▸ Brief
Could you copy every record exactly, leaving the pictures behind?

▸ Photos with calibration data
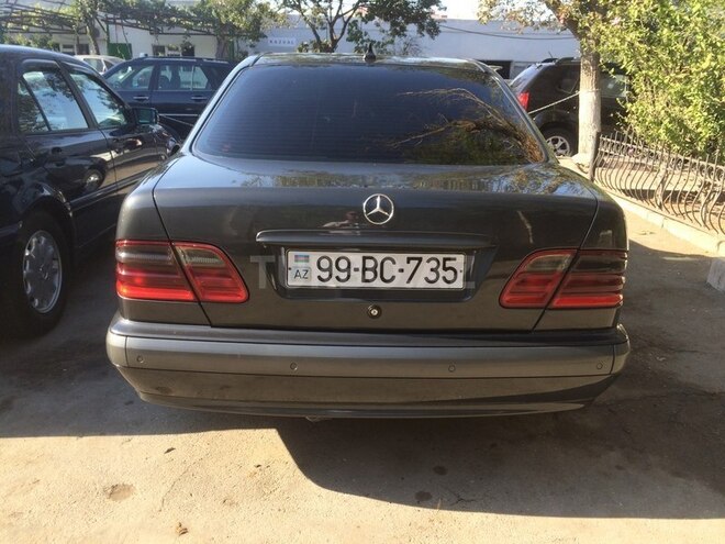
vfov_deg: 48.2
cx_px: 362
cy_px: 272
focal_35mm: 29
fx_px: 607
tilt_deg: -19.4
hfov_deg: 61.7
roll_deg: -0.9
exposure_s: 1/526
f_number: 2.2
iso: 32
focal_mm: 4.15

▸ Solution
vfov_deg: 48.2
cx_px: 362
cy_px: 272
focal_35mm: 29
fx_px: 607
tilt_deg: -19.4
hfov_deg: 61.7
roll_deg: -0.9
exposure_s: 1/526
f_number: 2.2
iso: 32
focal_mm: 4.15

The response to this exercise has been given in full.